[Entries drawn from a collection]
☆ ☆ ☆ ☆ ☆ ☆ ☆

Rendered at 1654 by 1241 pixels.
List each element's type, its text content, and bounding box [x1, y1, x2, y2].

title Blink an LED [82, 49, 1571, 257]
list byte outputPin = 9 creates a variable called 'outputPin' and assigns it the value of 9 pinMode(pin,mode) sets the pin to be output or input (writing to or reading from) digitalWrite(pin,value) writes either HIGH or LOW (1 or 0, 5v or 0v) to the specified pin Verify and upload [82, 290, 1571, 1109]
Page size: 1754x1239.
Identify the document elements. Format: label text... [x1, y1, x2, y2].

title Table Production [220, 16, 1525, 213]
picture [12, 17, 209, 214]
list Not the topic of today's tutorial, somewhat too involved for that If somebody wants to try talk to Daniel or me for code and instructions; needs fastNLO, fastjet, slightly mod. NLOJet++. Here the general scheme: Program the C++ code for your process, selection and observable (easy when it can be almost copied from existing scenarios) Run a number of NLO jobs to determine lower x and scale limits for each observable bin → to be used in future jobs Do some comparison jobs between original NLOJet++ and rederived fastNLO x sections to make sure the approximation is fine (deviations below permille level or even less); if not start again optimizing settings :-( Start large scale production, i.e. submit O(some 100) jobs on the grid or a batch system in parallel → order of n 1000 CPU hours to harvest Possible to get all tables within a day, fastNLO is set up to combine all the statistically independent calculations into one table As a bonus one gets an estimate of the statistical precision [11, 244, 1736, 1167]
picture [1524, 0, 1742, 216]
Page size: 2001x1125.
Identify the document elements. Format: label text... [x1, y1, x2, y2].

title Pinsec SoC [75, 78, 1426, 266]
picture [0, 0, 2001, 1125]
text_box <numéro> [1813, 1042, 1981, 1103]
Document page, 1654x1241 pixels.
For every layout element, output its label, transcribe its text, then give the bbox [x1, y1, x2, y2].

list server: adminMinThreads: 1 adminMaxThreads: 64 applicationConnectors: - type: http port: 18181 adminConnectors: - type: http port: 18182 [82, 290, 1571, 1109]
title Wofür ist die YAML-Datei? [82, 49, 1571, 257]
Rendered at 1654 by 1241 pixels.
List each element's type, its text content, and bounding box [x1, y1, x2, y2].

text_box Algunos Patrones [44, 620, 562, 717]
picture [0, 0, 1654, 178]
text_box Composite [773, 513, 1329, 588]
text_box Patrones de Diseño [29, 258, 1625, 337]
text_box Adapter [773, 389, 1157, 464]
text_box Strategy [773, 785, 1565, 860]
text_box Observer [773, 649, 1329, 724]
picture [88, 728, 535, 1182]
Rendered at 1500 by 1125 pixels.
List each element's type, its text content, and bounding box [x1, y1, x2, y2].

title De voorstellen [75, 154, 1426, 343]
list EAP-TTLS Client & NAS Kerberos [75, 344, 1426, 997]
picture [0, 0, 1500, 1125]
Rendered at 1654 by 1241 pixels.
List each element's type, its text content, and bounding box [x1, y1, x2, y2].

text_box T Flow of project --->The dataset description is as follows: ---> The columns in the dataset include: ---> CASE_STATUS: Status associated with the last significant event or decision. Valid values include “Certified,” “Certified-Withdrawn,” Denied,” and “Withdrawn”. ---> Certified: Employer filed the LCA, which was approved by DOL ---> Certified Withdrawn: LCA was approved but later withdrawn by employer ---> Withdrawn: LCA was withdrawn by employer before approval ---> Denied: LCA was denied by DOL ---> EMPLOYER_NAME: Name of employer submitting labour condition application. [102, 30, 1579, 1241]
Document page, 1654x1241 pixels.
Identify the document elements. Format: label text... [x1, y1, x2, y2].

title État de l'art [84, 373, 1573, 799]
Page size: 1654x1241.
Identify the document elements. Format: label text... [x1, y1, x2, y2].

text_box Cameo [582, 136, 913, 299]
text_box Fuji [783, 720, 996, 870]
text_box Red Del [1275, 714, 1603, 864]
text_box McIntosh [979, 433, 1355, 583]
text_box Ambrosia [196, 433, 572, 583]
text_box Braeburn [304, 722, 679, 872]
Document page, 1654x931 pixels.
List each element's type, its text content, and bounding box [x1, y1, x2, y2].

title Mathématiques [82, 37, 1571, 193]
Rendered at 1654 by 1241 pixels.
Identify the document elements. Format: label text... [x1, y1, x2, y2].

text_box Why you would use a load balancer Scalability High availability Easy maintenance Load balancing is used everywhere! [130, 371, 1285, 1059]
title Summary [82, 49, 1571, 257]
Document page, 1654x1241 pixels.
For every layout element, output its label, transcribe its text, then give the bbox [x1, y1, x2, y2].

☆ ☆ ☆ ☆ ☆ ☆ ☆

**Problem statement**
Reproduce the lines of the listing above without changes, starting at the line with "Rendered at 1500 by 1125 pixels." and continuing up to and including the line with "picture [0, 0, 1500, 1125]".

**Answer to this problem**
Rendered at 1500 by 1125 pixels.
List each element's type, its text content, and bounding box [x1, y1, x2, y2].

title De voorstellen [75, 154, 1426, 343]
list EAP-TTLS Client & NAS Kerberos [75, 344, 1426, 997]
picture [0, 0, 1500, 1125]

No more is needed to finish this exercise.